-- Opening Marker --

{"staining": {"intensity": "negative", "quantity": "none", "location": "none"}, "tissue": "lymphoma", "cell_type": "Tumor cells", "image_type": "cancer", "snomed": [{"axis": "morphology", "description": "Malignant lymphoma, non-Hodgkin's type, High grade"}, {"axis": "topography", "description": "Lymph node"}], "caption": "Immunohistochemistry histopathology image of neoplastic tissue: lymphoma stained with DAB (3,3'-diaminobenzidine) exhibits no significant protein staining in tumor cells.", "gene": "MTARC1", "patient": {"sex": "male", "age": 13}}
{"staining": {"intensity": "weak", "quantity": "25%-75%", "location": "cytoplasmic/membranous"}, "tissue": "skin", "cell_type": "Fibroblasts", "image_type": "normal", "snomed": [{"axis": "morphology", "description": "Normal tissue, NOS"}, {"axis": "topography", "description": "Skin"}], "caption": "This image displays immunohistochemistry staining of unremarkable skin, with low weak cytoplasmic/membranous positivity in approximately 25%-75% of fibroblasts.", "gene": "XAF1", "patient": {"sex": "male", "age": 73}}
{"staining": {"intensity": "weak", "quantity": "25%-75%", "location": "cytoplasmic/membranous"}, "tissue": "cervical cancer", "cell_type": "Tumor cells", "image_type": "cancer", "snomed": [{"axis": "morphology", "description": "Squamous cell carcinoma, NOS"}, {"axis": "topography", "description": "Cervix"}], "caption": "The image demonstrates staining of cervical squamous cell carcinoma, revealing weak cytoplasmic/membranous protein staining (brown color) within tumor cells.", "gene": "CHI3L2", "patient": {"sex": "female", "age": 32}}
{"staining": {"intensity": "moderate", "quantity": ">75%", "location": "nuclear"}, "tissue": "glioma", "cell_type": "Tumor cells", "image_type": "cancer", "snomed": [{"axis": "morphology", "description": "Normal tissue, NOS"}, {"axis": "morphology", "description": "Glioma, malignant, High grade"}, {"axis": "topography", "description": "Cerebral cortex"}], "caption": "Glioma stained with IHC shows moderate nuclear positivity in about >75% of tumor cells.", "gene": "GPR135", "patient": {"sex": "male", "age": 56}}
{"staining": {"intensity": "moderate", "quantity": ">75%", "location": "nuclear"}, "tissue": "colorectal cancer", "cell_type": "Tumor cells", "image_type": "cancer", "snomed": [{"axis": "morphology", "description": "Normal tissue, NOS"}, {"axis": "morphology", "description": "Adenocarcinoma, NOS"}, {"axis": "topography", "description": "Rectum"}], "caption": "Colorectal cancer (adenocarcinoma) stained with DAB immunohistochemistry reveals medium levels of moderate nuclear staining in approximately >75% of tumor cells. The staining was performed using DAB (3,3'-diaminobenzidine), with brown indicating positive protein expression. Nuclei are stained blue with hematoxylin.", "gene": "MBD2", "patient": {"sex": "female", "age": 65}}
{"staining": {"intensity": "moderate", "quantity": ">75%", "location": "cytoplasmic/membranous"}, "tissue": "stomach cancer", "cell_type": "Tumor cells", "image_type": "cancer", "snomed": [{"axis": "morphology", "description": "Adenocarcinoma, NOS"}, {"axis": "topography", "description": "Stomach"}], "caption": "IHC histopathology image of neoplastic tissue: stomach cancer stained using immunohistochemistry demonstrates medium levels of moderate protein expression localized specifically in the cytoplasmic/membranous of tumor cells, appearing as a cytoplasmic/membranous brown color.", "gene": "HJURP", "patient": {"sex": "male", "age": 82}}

-- Closing Marker --

• TASK STATEMENT:
When the line containing "stained with IHC" is reached, include it and stop. Until then, output each line of the entries exactly as given, starting from the first.

• RESULT:
{"staining": {"intensity": "negative", "quantity": "none", "location": "none"}, "tissue": "lymphoma", "cell_type": "Tumor cells", "image_type": "cancer", "snomed": [{"axis": "morphology", "description": "Malignant lymphoma, non-Hodgkin's type, High grade"}, {"axis": "topography", "description": "Lymph node"}], "caption": "Immunohistochemistry histopathology image of neoplastic tissue: lymphoma stained with DAB (3,3'-diaminobenzidine) exhibits no significant protein staining in tumor cells.", "gene": "MTARC1", "patient": {"sex": "male", "age": 13}}
{"staining": {"intensity": "weak", "quantity": "25%-75%", "location": "cytoplasmic/membranous"}, "tissue": "skin", "cell_type": "Fibroblasts", "image_type": "normal", "snomed": [{"axis": "morphology", "description": "Normal tissue, NOS"}, {"axis": "topography", "description": "Skin"}], "caption": "This image displays immunohistochemistry staining of unremarkable skin, with low weak cytoplasmic/membranous positivity in approximately 25%-75% of fibroblasts.", "gene": "XAF1", "patient": {"sex": "male", "age": 73}}
{"staining": {"intensity": "weak", "quantity": "25%-75%", "location": "cytoplasmic/membranous"}, "tissue": "cervical cancer", "cell_type": "Tumor cells", "image_type": "cancer", "snomed": [{"axis": "morphology", "description": "Squamous cell carcinoma, NOS"}, {"axis": "topography", "description": "Cervix"}], "caption": "The image demonstrates staining of cervical squamous cell carcinoma, revealing weak cytoplasmic/membranous protein staining (brown color) within tumor cells.", "gene": "CHI3L2", "patient": {"sex": "female", "age": 32}}
{"staining": {"intensity": "moderate", "quantity": ">75%", "location": "nuclear"}, "tissue": "glioma", "cell_type": "Tumor cells", "image_type": "cancer", "snomed": [{"axis": "morphology", "description": "Normal tissue, NOS"}, {"axis": "morphology", "description": "Glioma, malignant, High grade"}, {"axis": "topography", "description": "Cerebral cortex"}], "caption": "Glioma stained with IHC shows moderate nuclear positivity in about >75% of tumor cells.", "gene": "GPR135", "patient": {"sex": "male", "age": 56}}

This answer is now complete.